Molecular genetics of the Escherichia coli htrB gene

The Escherichia coli htrB gene was identified during an insertional mutagenesis screen for new heat shock genes. HtrB is essential for viability in rich media only at temperatures above 32.5°C, a phenotype related to bacterial growth rate, since htrB bacteria are viable at high temperatures in minimal medium. Despite its unique temperature-sensitive phenotype, the htrB gene is not under heat shock regulation. When grown at nonpermissive temperatures, htrB bacteria exhibit density-dependent morphological alterations, including the formation of bulges and filaments. The lipopolysaccharide layer of the outer membrane may be altered in htrB bacteria, as indicated by the ability of cationic detergents to reverse the lethal phenotype and by the increased resistance of htrB bacteria to deoxycholate. Four spontaneously arising mutations that suppress the HtrB temperature-sensitive phenotype were mapped to the accBC operon, encoding two of the subunits of acetyl-CoA carboxylase, which catalyzes the first step in fatty acid biosynthesis. Biochemical analysis indicates that htrB mutant bacteria overproduce phospholipids at nonpermissive temperatures, a phenotype closely correlated with loss in viability. The accBC mutations most likely suppress the lethal phenotype of htrB by lowering the rate of fatty acid biosynthesis, thus inhibiting the phospholipid overproduction. Two new genes were also identified in this study as multicopy suppressors of htrB. The protein encoded by the msbA suppressor is related to the ATP-dependent translocator family of proteins involved in the export of molecules out of cells.
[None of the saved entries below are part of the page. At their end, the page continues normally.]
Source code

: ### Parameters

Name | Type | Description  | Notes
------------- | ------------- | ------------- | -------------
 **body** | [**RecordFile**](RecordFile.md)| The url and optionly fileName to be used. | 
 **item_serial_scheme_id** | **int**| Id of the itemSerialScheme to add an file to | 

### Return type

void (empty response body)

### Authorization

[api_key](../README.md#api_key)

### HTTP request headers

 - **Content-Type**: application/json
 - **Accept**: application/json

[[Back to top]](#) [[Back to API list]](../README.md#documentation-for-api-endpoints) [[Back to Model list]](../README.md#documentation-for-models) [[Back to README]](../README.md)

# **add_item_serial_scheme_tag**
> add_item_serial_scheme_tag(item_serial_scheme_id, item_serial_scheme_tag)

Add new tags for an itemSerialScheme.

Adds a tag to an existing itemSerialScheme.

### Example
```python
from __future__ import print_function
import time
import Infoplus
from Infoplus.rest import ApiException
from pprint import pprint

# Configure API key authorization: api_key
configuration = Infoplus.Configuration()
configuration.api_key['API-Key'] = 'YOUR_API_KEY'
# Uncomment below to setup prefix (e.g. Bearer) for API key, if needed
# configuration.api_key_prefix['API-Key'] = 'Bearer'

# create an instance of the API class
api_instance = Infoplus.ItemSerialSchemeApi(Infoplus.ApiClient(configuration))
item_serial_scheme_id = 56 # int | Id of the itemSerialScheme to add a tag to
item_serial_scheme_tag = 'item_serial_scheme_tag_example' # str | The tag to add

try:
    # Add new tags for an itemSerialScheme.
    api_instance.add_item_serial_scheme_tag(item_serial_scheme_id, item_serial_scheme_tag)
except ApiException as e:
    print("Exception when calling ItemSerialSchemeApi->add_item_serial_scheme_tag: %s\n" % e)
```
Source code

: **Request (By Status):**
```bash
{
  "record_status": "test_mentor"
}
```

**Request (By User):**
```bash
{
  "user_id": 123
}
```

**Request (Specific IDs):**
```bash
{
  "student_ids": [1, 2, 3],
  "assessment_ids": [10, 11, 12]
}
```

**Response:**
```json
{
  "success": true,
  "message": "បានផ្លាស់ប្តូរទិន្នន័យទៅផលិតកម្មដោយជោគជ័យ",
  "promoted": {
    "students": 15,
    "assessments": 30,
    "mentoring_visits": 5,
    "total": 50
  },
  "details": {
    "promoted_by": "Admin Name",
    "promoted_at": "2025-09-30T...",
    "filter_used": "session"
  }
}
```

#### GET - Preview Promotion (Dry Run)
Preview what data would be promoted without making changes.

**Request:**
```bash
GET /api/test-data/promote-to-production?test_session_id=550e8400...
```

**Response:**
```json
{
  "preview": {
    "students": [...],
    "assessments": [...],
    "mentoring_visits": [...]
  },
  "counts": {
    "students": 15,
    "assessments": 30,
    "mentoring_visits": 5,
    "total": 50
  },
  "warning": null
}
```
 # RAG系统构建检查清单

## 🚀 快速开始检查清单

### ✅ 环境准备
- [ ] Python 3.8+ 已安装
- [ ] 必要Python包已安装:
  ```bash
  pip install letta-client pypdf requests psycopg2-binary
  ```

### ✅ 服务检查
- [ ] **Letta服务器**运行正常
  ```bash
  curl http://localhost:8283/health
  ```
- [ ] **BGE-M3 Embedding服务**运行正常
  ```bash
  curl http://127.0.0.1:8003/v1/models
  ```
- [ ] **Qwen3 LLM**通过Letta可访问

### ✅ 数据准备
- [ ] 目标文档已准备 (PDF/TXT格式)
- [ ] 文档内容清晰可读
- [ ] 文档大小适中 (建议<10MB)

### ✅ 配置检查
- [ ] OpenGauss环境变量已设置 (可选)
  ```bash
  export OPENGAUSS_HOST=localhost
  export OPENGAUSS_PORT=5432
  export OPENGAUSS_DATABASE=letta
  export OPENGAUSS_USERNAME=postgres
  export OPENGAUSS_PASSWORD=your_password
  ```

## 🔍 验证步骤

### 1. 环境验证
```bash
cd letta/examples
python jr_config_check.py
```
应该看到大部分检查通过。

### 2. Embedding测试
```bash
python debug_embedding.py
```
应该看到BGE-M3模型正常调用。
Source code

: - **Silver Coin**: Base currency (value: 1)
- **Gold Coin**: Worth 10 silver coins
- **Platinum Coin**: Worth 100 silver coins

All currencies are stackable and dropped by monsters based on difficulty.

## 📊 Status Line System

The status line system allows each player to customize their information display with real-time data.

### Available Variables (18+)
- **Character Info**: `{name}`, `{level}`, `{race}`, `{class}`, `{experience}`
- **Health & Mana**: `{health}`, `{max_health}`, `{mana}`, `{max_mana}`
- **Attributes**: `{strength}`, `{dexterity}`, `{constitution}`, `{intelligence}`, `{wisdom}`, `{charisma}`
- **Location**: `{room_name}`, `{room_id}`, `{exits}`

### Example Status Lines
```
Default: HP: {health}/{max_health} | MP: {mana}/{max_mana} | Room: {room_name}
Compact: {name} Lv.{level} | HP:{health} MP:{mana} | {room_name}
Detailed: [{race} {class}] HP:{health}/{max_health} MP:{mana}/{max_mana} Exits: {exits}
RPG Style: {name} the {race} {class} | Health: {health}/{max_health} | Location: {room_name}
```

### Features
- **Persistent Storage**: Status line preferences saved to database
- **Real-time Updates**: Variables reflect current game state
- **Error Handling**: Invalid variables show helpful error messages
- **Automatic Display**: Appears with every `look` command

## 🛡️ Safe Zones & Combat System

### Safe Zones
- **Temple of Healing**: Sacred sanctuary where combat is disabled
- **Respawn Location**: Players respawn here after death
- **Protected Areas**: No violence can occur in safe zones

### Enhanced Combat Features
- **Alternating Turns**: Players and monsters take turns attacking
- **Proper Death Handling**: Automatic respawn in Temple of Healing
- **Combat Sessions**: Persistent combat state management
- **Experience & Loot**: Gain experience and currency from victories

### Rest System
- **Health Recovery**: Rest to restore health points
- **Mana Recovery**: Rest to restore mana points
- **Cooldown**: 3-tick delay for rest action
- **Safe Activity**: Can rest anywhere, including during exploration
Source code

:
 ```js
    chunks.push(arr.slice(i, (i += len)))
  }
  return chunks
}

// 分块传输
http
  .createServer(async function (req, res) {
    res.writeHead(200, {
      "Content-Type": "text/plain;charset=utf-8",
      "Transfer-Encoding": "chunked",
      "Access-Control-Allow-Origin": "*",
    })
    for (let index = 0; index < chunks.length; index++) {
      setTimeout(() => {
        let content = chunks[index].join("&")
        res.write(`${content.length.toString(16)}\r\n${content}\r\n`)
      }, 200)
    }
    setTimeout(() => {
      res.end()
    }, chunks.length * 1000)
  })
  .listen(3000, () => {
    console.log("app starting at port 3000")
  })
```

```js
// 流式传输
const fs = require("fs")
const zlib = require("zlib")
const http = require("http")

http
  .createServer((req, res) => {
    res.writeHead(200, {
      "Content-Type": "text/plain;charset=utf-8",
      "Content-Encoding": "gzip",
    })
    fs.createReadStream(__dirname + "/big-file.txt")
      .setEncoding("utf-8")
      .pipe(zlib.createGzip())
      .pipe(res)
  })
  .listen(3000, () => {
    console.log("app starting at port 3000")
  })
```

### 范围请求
The msbA gene is a unique member of this family because it is essential for bacterial viability. The orfE gene, which is coexpressed with msbA, is also essential. The protein encoded by the msbB suppressor gene appears to play a similar, if not redundant role to HtrB, because MsbB and HtrB have similar amino acid sequences and structural feature. Furthermore, htrB msbB double mutant bacteria exhibit both morphological alterations and growth defects at 30°C, phenotypes that are not exhibited by either of the single mutants. Although bacteria with msbB null mutations are viable, they also exhibit an increased resistance to deoxycholate, indicating that like HtrB, MsbB may play a role in outer membrane function.